On Wed, Mar 17, 2021 at 3:23 PM Nicholas Piggin <npiggin@gmail.com> wrote:
>
> Might take some time to get a system and run tests. We actually had
> difficulty recreating it before this patch too, so it's kind of
> hard to say _that_ was the exact case that previously ran badly and
> is now fixed. We thought just the statistical nature of collisions
> and page / lock contention made things occasionally line up and
> tank.

Yeah, it probably depends a lot on the exact page allocation patterns
and just bad luck.  Plus the actual spinlocks will end up with false
sharing anyway, so you might need to have both contention on multiple
pages on the same hash queue _and_ perhaps some action on other pages
that just hash close-by so that they make the cache coherency protocol
have to work harder..

And then 99% of the time it all just works out fine, because we only
need to look at the hashed spinlocks when we have any contention on
the page lock in the first place, and that generally should be
something we should avoid for other reasons.

But it is perhaps also a sign that while 256 entries is "ridiculously
small", it might be the case that it's not necessarily much of a real
problem in the end, and I get the feeling that growing it by several
orders of magnitude is overkill.

In fact, the problems we have had with the page wait queue have often
been because we did too much page locking in the first place.

I actually have a couple of patches in my "still thinking about it
tree" (that have been there for six months by now, so maybe not
thinking too _actively_ about it) which remove some overly stupid page
locking.

For example, look at "do_shared_fault()". Currently __do_fault()
always locks the result page. Then if you have a page_mkwrite()
function, we immediately unlock it again. And then we lock it again in
do_page_mkwrite().

Does that particular case matter? I really have no idea. But we
basically lock it twice for what looks like absolutely zero reason
other than calling conventions.

Bah. I'll just attach my three "not very actively thinking about it"
patches here in case anybody else wants to not actively think about
them.

I've actually been running these on my own machine since October,
since the kernel I actually boot on my main desktop always includes my
"thinking about it" patches.

The two first patches should fix the double lock thing I mentioned.

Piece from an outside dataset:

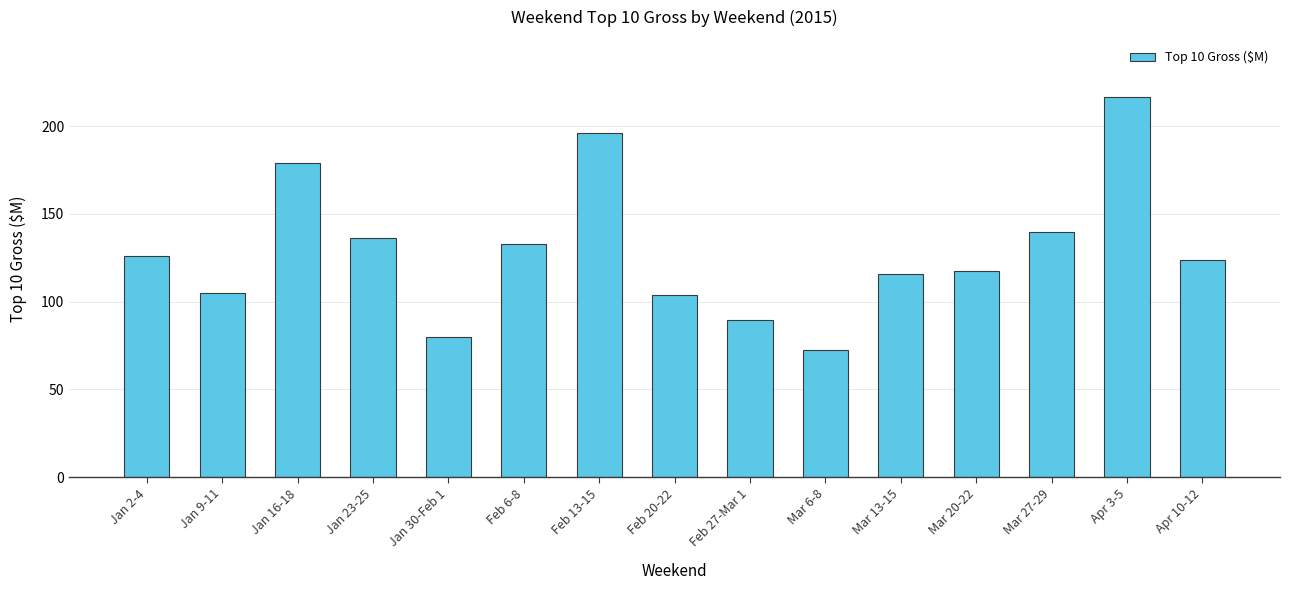

What is the ratio of the value at Feb 6-8 to the value at Apr 10-12?

1.1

The third patch should be a no-op right now, but the thinking is
outlined in the commit message: why do we even lock pages in
filemap_fault? I'm not actually convinced we need to. I think we could
return an unputodate page unlocked, and instead do the checking at pte
install time (I had some discussions with Kirill about instead doing
it at pte install time, and depending entirely on memory ordering
constraints wrt page truncation that *does* take the page lock, and
then does various other checks - including the page mapcount and
taking the ptl lock - under that lock).

Anyway, I don't mind the "make the hash table larger" regardless of
this, but I do want it to be documented a bit more.

               Linus